[What is expected]:
Write out the entries below as a JSON list of strings, with one string for each line and any blank lines left out.

□ □ □ □ □ □ □

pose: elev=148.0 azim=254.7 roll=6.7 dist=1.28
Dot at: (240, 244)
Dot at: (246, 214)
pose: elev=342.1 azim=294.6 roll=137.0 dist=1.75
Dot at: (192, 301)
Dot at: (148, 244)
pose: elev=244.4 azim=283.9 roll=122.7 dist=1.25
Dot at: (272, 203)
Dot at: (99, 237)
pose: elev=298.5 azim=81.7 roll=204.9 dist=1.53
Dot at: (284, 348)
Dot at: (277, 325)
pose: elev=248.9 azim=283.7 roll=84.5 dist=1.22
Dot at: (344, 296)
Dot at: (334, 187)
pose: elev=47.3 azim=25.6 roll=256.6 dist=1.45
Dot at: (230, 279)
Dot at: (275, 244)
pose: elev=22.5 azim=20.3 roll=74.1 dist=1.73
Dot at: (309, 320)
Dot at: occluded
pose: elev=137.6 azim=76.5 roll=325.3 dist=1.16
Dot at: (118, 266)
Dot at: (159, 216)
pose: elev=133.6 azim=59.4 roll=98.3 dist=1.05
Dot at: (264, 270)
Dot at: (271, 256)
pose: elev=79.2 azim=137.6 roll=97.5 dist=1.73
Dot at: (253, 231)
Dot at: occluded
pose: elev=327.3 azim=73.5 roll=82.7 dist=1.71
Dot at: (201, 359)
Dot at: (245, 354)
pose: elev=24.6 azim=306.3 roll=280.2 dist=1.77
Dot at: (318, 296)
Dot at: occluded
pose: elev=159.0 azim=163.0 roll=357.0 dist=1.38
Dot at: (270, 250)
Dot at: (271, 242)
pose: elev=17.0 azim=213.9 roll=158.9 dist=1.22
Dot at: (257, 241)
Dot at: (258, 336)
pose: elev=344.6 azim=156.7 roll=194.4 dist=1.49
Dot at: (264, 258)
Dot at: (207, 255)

□ □ □ □ □ □ □

[Complete response]:
[
  "pose: elev=148.0 azim=254.7 roll=6.7 dist=1.28",
  "Dot at: (240, 244)",
  "Dot at: (246, 214)",
  "pose: elev=342.1 azim=294.6 roll=137.0 dist=1.75",
  "Dot at: (192, 301)",
  "Dot at: (148, 244)",
  "pose: elev=244.4 azim=283.9 roll=122.7 dist=1.25",
  "Dot at: (272, 203)",
  "Dot at: (99, 237)",
  "pose: elev=298.5 azim=81.7 roll=204.9 dist=1.53",
  "Dot at: (284, 348)",
  "Dot at: (277, 325)",
  "pose: elev=248.9 azim=283.7 roll=84.5 dist=1.22",
  "Dot at: (344, 296)",
  "Dot at: (334, 187)",
  "pose: elev=47.3 azim=25.6 roll=256.6 dist=1.45",
  "Dot at: (230, 279)",
  "Dot at: (275, 244)",
  "pose: elev=22.5 azim=20.3 roll=74.1 dist=1.73",
  "Dot at: (309, 320)",
  "Dot at: occluded",
  "pose: elev=137.6 azim=76.5 roll=325.3 dist=1.16",
  "Dot at: (118, 266)",
  "Dot at: (159, 216)",
  "pose: elev=133.6 azim=59.4 roll=98.3 dist=1.05",
  "Dot at: (264, 270)",
  "Dot at: (271, 256)",
  "pose: elev=79.2 azim=137.6 roll=97.5 dist=1.73",
  "Dot at: (253, 231)",
  "Dot at: occluded",
  "pose: elev=327.3 azim=73.5 roll=82.7 dist=1.71",
  "Dot at: (201, 359)",
  "Dot at: (245, 354)",
  "pose: elev=24.6 azim=306.3 roll=280.2 dist=1.77",
  "Dot at: (318, 296)",
  "Dot at: occluded",
  "pose: elev=159.0 azim=163.0 roll=357.0 dist=1.38",
  "Dot at: (270, 250)",
  "Dot at: (271, 242)",
  "pose: elev=17.0 azim=213.9 roll=158.9 dist=1.22",
  "Dot at: (257, 241)",
  "Dot at: (258, 336)",
  "pose: elev=344.6 azim=156.7 roll=194.4 dist=1.49",
  "Dot at: (264, 258)",
  "Dot at: (207, 255)"
]